--- EXERCISE DESCRIPTION ---
With no line omitted, restate the records below exactly as they appear.

TASK MATERIAL START

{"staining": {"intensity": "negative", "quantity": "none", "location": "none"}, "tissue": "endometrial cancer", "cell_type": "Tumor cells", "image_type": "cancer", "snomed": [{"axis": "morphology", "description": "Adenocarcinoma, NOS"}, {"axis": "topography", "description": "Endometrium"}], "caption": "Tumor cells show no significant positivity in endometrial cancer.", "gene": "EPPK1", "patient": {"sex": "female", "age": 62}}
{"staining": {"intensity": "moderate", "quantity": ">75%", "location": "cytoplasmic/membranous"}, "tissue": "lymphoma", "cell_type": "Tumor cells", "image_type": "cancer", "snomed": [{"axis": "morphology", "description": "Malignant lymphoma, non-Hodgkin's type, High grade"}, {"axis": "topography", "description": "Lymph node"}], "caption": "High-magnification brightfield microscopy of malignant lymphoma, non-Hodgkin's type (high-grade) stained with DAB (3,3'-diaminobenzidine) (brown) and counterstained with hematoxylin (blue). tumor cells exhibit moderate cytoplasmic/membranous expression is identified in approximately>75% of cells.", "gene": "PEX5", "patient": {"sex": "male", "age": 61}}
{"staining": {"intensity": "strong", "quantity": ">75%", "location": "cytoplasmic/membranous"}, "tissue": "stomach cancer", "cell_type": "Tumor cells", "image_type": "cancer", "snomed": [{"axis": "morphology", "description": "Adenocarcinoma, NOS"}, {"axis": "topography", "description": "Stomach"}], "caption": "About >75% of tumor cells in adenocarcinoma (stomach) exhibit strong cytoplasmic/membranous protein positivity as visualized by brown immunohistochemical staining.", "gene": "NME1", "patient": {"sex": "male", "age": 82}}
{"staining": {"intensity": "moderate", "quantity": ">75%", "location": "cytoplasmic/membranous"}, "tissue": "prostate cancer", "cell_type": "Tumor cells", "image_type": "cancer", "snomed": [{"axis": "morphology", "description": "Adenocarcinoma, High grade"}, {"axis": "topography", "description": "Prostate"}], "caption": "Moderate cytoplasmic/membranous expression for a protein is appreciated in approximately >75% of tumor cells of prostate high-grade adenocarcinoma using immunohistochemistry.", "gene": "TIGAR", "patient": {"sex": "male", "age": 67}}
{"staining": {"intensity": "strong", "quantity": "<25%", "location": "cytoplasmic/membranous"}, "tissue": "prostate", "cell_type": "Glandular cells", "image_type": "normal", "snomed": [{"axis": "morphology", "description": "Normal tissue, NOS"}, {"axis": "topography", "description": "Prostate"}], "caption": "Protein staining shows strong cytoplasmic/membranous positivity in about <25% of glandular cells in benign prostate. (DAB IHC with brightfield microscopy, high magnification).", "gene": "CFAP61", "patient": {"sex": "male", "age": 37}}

TASK MATERIAL END

--- TASK RESPONSE ---
{"staining": {"intensity": "negative", "quantity": "none", "location": "none"}, "tissue": "endometrial cancer", "cell_type": "Tumor cells", "image_type": "cancer", "snomed": [{"axis": "morphology", "description": "Adenocarcinoma, NOS"}, {"axis": "topography", "description": "Endometrium"}], "caption": "Tumor cells show no significant positivity in endometrial cancer.", "gene": "EPPK1", "patient": {"sex": "female", "age": 62}}
{"staining": {"intensity": "moderate", "quantity": ">75%", "location": "cytoplasmic/membranous"}, "tissue": "lymphoma", "cell_type": "Tumor cells", "image_type": "cancer", "snomed": [{"axis": "morphology", "description": "Malignant lymphoma, non-Hodgkin's type, High grade"}, {"axis": "topography", "description": "Lymph node"}], "caption": "High-magnification brightfield microscopy of malignant lymphoma, non-Hodgkin's type (high-grade) stained with DAB (3,3'-diaminobenzidine) (brown) and counterstained with hematoxylin (blue). tumor cells exhibit moderate cytoplasmic/membranous expression is identified in approximately>75% of cells.", "gene": "PEX5", "patient": {"sex": "male", "age": 61}}
{"staining": {"intensity": "strong", "quantity": ">75%", "location": "cytoplasmic/membranous"}, "tissue": "stomach cancer", "cell_type": "Tumor cells", "image_type": "cancer", "snomed": [{"axis": "morphology", "description": "Adenocarcinoma, NOS"}, {"axis": "topography", "description": "Stomach"}], "caption": "About >75% of tumor cells in adenocarcinoma (stomach) exhibit strong cytoplasmic/membranous protein positivity as visualized by brown immunohistochemical staining.", "gene": "NME1", "patient": {"sex": "male", "age": 82}}
{"staining": {"intensity": "moderate", "quantity": ">75%", "location": "cytoplasmic/membranous"}, "tissue": "prostate cancer", "cell_type": "Tumor cells", "image_type": "cancer", "snomed": [{"axis": "morphology", "description": "Adenocarcinoma, High grade"}, {"axis": "topography", "description": "Prostate"}], "caption": "Moderate cytoplasmic/membranous expression for a protein is appreciated in approximately >75% of tumor cells of prostate high-grade adenocarcinoma using immunohistochemistry.", "gene": "TIGAR", "patient": {"sex": "male", "age": 67}}
{"staining": {"intensity": "strong", "quantity": "<25%", "location": "cytoplasmic/membranous"}, "tissue": "prostate", "cell_type": "Glandular cells", "image_type": "normal", "snomed": [{"axis": "morphology", "description": "Normal tissue, NOS"}, {"axis": "topography", "description": "Prostate"}], "caption": "Protein staining shows strong cytoplasmic/membranous positivity in about <25% of glandular cells in benign prostate. (DAB IHC with brightfield microscopy, high magnification).", "gene": "CFAP61", "patient": {"sex": "male", "age": 37}}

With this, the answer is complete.